### [TEKS SUMBER]
Pada siang harinya, Partai Nasdem memutuskan untuk menonaktifkan kedua anggota partainya sekaligus anggota DPR yang melakukan pernyataan kontroversial, yaitu Ahmad Sahroni dan Nafa Urbach. Mereka resmi dinonaktifkan per tanggal 1 September 2025. Partai Nasdem beralasan bahwa mereka telah mendengarkan aspirasi masyarakat dan kedua anggota tersebut dianggap tidak sesuai lagi dengan perjuangan partai. Menyusul hal tersebut, dua anggota DPR lain yang melakukan tindakan kontroversial dinonaktifkan oleh PAN, yaitu Uya Kuya dan Eko Patrio. Sebelumnya, mereka juga telah meminta maaf dan terjadi penjarahan rumah mereka sepanjang tanggal 29 dan 30 Agustus 2025.
Pada pukul 12.10, Presiden Prabowo Subianto memanggil semua ketua partai koalisi pemerintah ke Istana Negara, termasuk Ketua Majelis Permusyawaratan Rakyat Ahmad Muzani. Presiden juga memanggil ketua partai oposisi, termasuk Megawati Sukarnoputri dan Ketua DPR Puan Maharani. Setelah pertemuan ini, Prabowo mengumumkan bahwa para pemimpin fraksi parlemen telah sepakat untuk mencabut tunjangan perumahan dan juga memberlakukan moratorium perjalanan dinas ke luar negeri.

### [BAHAN SUMBER]
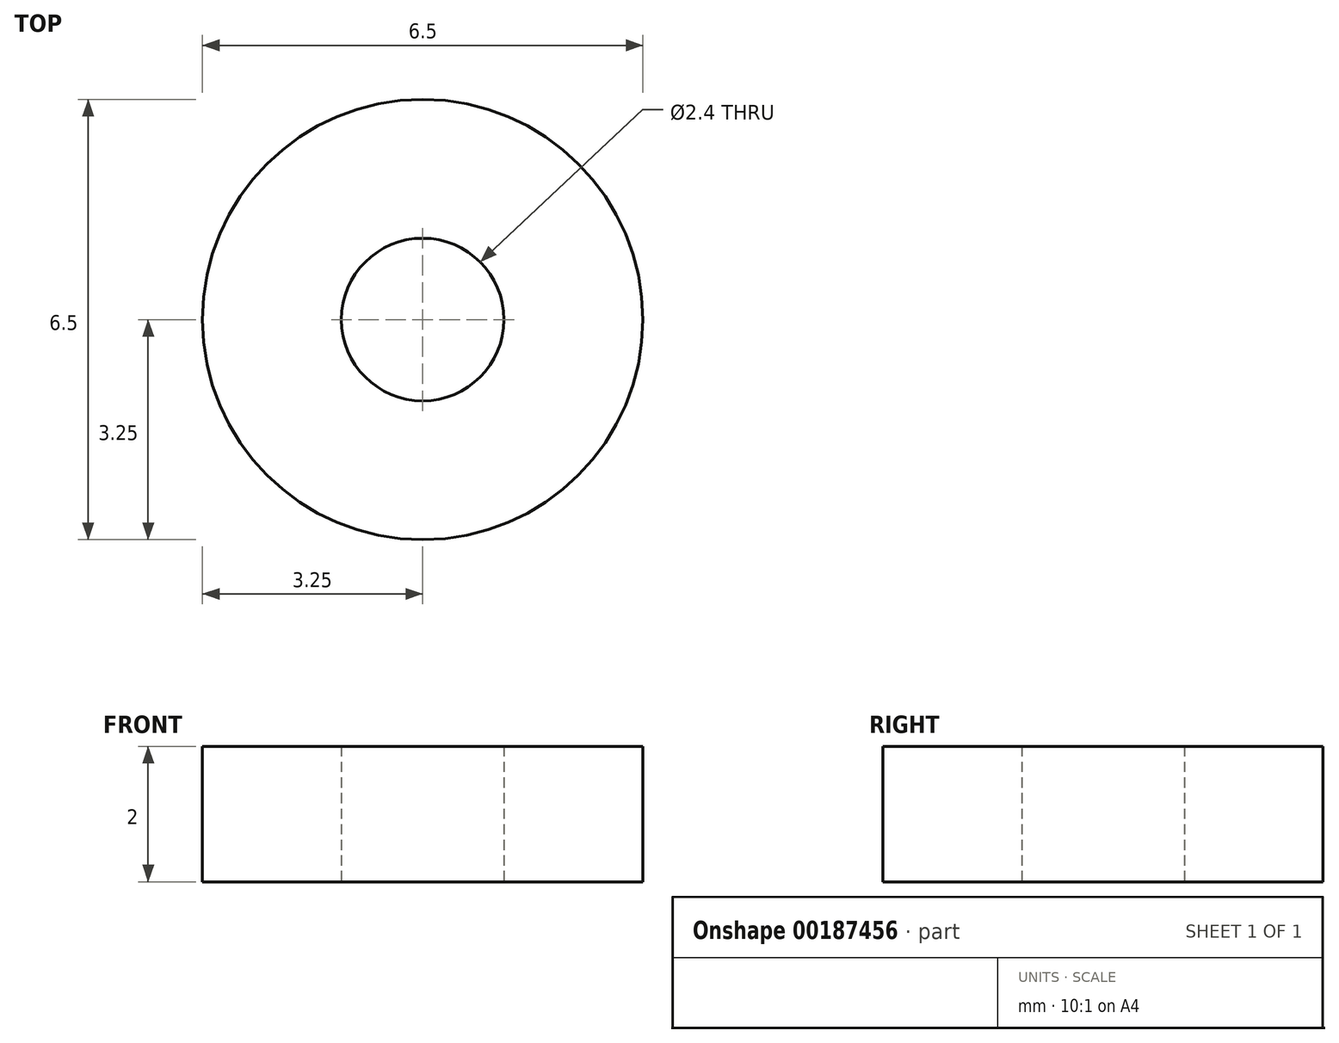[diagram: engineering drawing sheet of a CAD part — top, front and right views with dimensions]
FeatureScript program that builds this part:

### [SASARAN TUGAS A]
Menurut teks sumber, sejak tanggal berapa Ahmad Sahroni dan Nafa Urbach resmi dinonaktifkan?
### [SASARAN TUGAS B]
Berdasarkan teks sumber, jelaskan mengapa Partai Nasdem menonaktifkan Ahmad Sahroni dan Nafa Urbach.
### [SASARAN TUGAS C]
Salin ulang bagian teks sumber tanpa perubahan, dimulai dari kata-kata "Pada siang harinya, Partai" dan berhenti setelah "30 Agustus 2025.".

### [HASIL AKHIR A]
Mereka resmi dinonaktifkan per tanggal 1 September 2025.

### [HASIL AKHIR B]
Partai Nasdem beralasan bahwa mereka telah mendengarkan aspirasi masyarakat. Selain itu, kedua anggota tersebut dianggap tidak sesuai lagi dengan perjuangan partai.

### [HASIL AKHIR C]
Pada siang harinya, Partai Nasdem memutuskan untuk menonaktifkan kedua anggota partainya sekaligus anggota DPR yang melakukan pernyataan kontroversial, yaitu Ahmad Sahroni dan Nafa Urbach. Mereka resmi dinonaktifkan per tanggal 1 September 2025. Partai Nasdem beralasan bahwa mereka telah mendengarkan aspirasi masyarakat dan kedua anggota tersebut dianggap tidak sesuai lagi dengan perjuangan partai. Menyusul hal tersebut, dua anggota DPR lain yang melakukan tindakan kontroversial dinonaktifkan oleh PAN, yaitu Uya Kuya dan Eko Patrio. Sebelumnya, mereka juga telah meminta maaf dan terjadi penjarahan rumah mereka sepanjang tanggal 29 dan 30 Agustus 2025.